// Each additional nine is an order of magnitude more expensive. A working method for deciding which nines your business can afford and which it can't.
Every founder eventually has the same conversation with an enterprise prospect: what's your uptime SLA? The honest answer is usually a shrug. The strategic answer is usually a number that bears no relationship to what the system actually does. Both are bad.
The cost of an additional nine of uptime is not linear. It's roughly an order of magnitude per nine. Three nines (99.9%) is achievable by a competent team with a decent infrastructure stack and reasonable on-call discipline. Four nines (99.99%) requires a different architecture, a different team structure, and roughly ten times the operational cost. Five nines is a different company.
This essay is about deciding which nine to commit to.
What a nine actually buys you
Uptime is measured against a window, usually a month. The downtime budgets are:
- 99% — two nines. ~7.3 hours of downtime per month. You can be down for an entire workday and still hit the SLA. Anyone with a cron job and an EC2 instance can hit this.
- 99.9% — three nines. ~43 minutes per month. Achievable with a load balancer, two instances, and a team that responds to pages within 10 minutes.
- 99.99% — four nines. ~4.3 minutes per month. Requires multi-AZ, automated failover, deploys that don't take you down, and a database that survives the loss of a node without human intervention.
- 99.999% — five nines. ~26 seconds per month. Requires multi-region active-active, eventually-consistent semantics, formally verified failover paths, and a team that owns those things as a full-time job.
The thing that bites people is that the difference between three and four nines isn't a 9× improvement. It's a 10× operational uplift for a system that's already a 9× improvement on two nines. The cost curve is brutal.
The questions to ask before you commit to a number
Before you sign an SLA, ask three questions in this order.
What's the cost of an hour of downtime to your customer? If their business processes $50k/hour through your system and you're down for an hour, you've cost them $50k and probably your contract. If their business uses your system to send marketing emails on Tuesdays, an hour of downtime costs them roughly nothing. The SLA should reflect the customer's exposure, not yours.
What's the cost of an hour of downtime to you? This is the credit you'll owe if you miss the SLA. Most SLAs are written in service-credit terms — you refund some fraction of the monthly contract per hour of breach. Run the math: if every contract has a 30% service-credit clause and you miss the SLA on 5% of months, that's a 1.5% revenue haircut you've baked into your business permanently. Sometimes that's fine. Sometimes it's not.
What's the cost of buying the nine? Multi-AZ doubles your infra bill. Multi-region triples it. Automated failover that actually works costs a senior engineer's quarter to build and an on-call rotation to operate. Adding a nine usually means adding a person — and that person doesn't ship features.

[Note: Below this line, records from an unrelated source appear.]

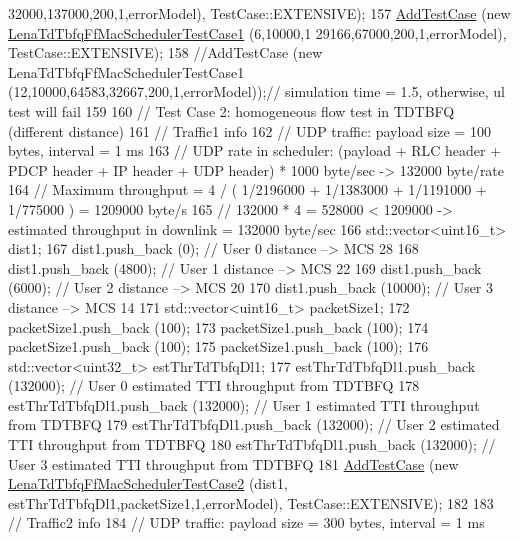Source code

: \begin{DoxyCode}
      32000,137000,200,1,errorModel), TestCase::EXTENSIVE);
157   \hyperlink{classns3_1_1TestCase_a3718088e3eefd5d6454569d2e0ddd835}{AddTestCase} (\textcolor{keyword}{new} \hyperlink{classLenaTdTbfqFfMacSchedulerTestCase1}{LenaTdTbfqFfMacSchedulerTestCase1} (6,10000,1
      29166,67000,200,1,errorModel), TestCase::EXTENSIVE);
158   \textcolor{comment}{//AddTestCase (new LenaTdTbfqFfMacSchedulerTestCase1 (12,10000,64583,32667,200,1,errorModel));//
       simulation time = 1.5, otherwise, ul test will fail}
159 
160   \textcolor{comment}{// Test Case 2: homogeneous flow test in TDTBFQ (different distance)}
161   \textcolor{comment}{// Traffic1 info}
162   \textcolor{comment}{//   UDP traffic: payload size = 100 bytes, interval = 1 ms}
163   \textcolor{comment}{//   UDP rate in scheduler: (payload + RLC header + PDCP header + IP header + UDP header) * 1000 byte/sec
       -> 132000 byte/rate }
164   \textcolor{comment}{// Maximum throughput = 4 / ( 1/2196000 + 1/1383000 + 1/1191000 + 1/775000 ) = 1209000 byte/s}
165   \textcolor{comment}{// 132000 * 4 = 528000 < 1209000 -> estimated throughput in downlink = 132000 byte/sec}
166   std::vector<uint16\_t> dist1;
167   dist1.push\_back (0);       \textcolor{comment}{// User 0 distance --> MCS 28}
168   dist1.push\_back (4800);    \textcolor{comment}{// User 1 distance --> MCS 22}
169   dist1.push\_back (6000);    \textcolor{comment}{// User 2 distance --> MCS 20}
170   dist1.push\_back (10000);   \textcolor{comment}{// User 3 distance --> MCS 14}
171   std::vector<uint16\_t> packetSize1;
172   packetSize1.push\_back (100);
173   packetSize1.push\_back (100);
174   packetSize1.push\_back (100);
175   packetSize1.push\_back (100);
176   std::vector<uint32\_t> estThrTdTbfqDl1;
177   estThrTdTbfqDl1.push\_back (132000); \textcolor{comment}{// User 0 estimated TTI throughput from TDTBFQ}
178   estThrTdTbfqDl1.push\_back (132000); \textcolor{comment}{// User 1 estimated TTI throughput from TDTBFQ}
179   estThrTdTbfqDl1.push\_back (132000); \textcolor{comment}{// User 2 estimated TTI throughput from TDTBFQ}
180   estThrTdTbfqDl1.push\_back (132000); \textcolor{comment}{// User 3 estimated TTI throughput from TDTBFQ}
181   \hyperlink{classns3_1_1TestCase_a3718088e3eefd5d6454569d2e0ddd835}{AddTestCase} (\textcolor{keyword}{new} \hyperlink{classLenaTdTbfqFfMacSchedulerTestCase2}{LenaTdTbfqFfMacSchedulerTestCase2} (dist1,
      estThrTdTbfqDl1,packetSize1,1,errorModel), TestCase::EXTENSIVE);
182 
183   \textcolor{comment}{// Traffic2 info}
184   \textcolor{comment}{//   UDP traffic: payload size = 300 bytes, interval = 1 ms}

\end{DoxyCode}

The advice we end up giving most often
For most B2B SaaS in the seed-to-Series-B range:
- Commit to three nines. It's defensible, achievable, and honest. It maps cleanly onto what a competent platform team can actually deliver without rearchitecting around the SLA.
- Don't promise four nines unless you've already hit it for two consecutive quarters without trying. If you can't hit it accidentally, you can't hit it on purpose.
- Price the nines. If a customer needs four nines, charge for them. The economics of running a four-nines system are an enterprise pricing tier, not a sales concession.
- Write a service-credit clause that doesn't bankrupt you. A 100% refund clause turns a single bad month into a lost quarter. Cap your exposure.
The frame that helps
Treat uptime as a product feature, not as a value of pride. Four nines is not a better engineering culture than three nines — it's a different cost structure for a different customer. The team that ships the right number of nines for their customer base is doing better engineering than the team that ships the maximum number of nines and goes broke doing it.
Pick the nine you can actually deliver, price it accurately, and stop treating the SLA as a marketing document.